■ GIVEN RECORDS
------------------------------------------------------------------------

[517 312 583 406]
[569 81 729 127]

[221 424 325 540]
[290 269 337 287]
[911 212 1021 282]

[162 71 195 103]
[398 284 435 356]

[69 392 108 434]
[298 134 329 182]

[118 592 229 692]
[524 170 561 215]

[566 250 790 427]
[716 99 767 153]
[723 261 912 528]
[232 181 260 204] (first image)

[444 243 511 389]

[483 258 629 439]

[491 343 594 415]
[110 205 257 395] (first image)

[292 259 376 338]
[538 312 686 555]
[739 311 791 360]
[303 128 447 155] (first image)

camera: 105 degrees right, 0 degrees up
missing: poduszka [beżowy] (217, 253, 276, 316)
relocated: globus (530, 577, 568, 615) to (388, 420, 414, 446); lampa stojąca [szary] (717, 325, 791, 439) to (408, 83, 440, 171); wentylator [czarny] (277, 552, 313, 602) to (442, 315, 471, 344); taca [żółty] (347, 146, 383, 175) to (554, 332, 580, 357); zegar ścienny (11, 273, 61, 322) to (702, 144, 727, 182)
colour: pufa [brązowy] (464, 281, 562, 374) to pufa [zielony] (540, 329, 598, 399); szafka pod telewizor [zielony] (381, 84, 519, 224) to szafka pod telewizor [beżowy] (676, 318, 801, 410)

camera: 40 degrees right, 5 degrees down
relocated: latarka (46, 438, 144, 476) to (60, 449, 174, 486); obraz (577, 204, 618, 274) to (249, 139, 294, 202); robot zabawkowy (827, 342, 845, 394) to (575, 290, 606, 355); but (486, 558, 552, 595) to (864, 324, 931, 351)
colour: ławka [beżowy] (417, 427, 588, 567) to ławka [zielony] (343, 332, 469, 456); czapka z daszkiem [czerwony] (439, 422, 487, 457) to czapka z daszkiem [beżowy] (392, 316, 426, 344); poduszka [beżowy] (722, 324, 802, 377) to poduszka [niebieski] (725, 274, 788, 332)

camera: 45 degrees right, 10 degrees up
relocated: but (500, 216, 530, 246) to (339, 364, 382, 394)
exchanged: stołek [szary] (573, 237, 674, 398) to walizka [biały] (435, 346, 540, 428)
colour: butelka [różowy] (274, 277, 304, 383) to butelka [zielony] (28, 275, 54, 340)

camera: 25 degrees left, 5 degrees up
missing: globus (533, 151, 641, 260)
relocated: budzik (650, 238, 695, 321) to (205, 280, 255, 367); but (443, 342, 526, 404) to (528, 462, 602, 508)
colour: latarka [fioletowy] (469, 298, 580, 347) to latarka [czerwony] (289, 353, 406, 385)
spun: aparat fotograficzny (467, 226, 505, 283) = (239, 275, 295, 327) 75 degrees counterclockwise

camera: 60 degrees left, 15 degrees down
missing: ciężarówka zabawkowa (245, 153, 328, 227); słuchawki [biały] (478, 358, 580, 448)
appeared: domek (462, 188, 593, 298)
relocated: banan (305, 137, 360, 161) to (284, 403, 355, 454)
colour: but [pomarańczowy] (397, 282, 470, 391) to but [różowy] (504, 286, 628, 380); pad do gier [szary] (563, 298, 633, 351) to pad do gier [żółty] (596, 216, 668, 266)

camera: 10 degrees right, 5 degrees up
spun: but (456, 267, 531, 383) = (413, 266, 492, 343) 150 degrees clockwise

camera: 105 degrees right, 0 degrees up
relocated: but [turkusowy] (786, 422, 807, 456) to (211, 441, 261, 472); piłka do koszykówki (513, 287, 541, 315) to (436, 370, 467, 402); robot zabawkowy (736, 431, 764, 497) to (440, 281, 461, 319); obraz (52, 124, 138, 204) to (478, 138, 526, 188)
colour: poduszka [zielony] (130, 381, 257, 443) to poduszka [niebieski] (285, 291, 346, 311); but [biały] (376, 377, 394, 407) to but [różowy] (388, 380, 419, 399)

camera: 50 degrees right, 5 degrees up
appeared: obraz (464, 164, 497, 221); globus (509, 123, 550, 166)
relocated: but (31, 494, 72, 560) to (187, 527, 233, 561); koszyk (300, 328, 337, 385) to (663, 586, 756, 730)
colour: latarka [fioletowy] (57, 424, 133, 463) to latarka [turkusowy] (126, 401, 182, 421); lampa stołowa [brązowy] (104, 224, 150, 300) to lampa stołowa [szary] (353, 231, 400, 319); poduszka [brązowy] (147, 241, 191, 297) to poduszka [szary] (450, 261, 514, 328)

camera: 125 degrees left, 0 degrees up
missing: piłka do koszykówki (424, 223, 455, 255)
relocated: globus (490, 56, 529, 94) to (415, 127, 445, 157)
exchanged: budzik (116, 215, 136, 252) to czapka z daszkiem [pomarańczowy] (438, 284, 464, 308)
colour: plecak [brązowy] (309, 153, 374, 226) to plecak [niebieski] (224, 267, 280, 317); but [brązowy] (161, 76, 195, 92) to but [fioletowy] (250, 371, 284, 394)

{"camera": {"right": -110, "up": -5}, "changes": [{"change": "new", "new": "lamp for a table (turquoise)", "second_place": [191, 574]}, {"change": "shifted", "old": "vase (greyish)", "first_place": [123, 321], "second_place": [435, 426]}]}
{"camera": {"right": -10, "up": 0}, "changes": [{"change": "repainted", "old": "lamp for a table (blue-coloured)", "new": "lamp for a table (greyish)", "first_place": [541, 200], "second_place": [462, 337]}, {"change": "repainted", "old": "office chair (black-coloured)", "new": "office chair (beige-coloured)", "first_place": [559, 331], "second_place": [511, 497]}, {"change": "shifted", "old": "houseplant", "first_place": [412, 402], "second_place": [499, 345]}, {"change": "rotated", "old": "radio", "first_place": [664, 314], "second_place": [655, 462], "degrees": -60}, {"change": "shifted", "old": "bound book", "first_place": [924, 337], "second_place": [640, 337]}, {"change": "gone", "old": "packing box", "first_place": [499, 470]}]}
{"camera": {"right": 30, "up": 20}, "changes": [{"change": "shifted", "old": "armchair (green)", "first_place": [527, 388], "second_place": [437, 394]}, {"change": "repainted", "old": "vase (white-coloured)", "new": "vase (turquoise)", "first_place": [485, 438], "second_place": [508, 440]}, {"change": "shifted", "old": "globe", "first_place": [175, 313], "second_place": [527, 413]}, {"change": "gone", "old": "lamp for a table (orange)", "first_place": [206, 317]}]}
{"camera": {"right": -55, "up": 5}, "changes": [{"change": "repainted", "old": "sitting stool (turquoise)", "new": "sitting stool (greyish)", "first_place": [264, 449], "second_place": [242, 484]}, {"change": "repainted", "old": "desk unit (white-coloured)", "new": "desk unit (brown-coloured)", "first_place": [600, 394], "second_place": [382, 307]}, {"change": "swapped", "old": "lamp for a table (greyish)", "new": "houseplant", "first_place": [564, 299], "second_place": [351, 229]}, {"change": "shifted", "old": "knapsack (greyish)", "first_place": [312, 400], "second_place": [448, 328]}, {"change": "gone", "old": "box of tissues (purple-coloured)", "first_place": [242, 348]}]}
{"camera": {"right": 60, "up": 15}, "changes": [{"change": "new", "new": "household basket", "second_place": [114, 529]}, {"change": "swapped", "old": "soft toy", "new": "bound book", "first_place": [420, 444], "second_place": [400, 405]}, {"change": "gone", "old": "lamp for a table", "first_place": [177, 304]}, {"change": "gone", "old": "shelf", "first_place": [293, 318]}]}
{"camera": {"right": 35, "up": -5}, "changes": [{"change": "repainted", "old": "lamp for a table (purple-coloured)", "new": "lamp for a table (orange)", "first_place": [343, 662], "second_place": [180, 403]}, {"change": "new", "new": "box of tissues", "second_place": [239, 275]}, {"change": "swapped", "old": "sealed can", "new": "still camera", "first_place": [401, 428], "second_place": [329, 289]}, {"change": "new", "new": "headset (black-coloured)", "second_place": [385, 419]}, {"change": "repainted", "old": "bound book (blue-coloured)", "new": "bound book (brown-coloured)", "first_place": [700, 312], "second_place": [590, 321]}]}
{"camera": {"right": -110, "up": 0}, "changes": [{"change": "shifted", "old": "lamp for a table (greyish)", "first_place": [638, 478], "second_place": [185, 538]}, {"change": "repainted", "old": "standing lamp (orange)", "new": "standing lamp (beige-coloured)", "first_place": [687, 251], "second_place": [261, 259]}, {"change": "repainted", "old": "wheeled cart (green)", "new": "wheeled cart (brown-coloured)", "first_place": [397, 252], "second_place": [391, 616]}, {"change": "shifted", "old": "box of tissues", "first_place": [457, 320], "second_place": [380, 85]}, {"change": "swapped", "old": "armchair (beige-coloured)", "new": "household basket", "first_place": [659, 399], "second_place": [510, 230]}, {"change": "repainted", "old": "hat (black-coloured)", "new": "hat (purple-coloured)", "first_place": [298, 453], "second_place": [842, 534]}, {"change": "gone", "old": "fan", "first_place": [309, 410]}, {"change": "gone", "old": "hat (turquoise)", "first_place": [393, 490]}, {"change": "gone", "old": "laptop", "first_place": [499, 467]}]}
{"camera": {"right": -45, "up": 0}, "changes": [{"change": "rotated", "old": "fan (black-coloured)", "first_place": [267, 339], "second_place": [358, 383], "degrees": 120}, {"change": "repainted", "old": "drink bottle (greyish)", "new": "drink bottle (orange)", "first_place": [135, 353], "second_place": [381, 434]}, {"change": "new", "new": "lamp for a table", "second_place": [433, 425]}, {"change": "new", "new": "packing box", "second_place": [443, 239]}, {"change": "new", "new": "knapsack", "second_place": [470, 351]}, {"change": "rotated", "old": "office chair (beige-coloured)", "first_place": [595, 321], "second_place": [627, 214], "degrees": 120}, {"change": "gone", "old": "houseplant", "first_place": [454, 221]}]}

------------------------------------------------------------------------

■ WHAT IS REQUIRED
From the entries above, extract only the lines running from the one containing "[569 81 729 127]" through the one containing "relocated: globus (530, 577, 568, 615)", inclusive.

■ RESPONSE TO THIS EXERCISE
[569 81 729 127]

[221 424 325 540]
[290 269 337 287]
[911 212 1021 282]

[162 71 195 103]
[398 284 435 356]

[69 392 108 434]
[298 134 329 182]

[118 592 229 692]
[524 170 561 215]

[566 250 790 427]
[716 99 767 153]
[723 261 912 528]
[232 181 260 204] (first image)

[444 243 511 389]

[483 258 629 439]

[491 343 594 415]
[110 205 257 395] (first image)

[292 259 376 338]
[538 312 686 555]
[739 311 791 360]
[303 128 447 155] (first image)

camera: 105 degrees right, 0 degrees up
missing: poduszka [beżowy] (217, 253, 276, 316)
relocated: globus (530, 577, 568, 615) to (388, 420, 414, 446); lampa stojąca [szary] (717, 325, 791, 439) to (408, 83, 440, 171); wentylator [czarny] (277, 552, 313, 602) to (442, 315, 471, 344); taca [żółty] (347, 146, 383, 175) to (554, 332, 580, 357); zegar ścienny (11, 273, 61, 322) to (702, 144, 727, 182)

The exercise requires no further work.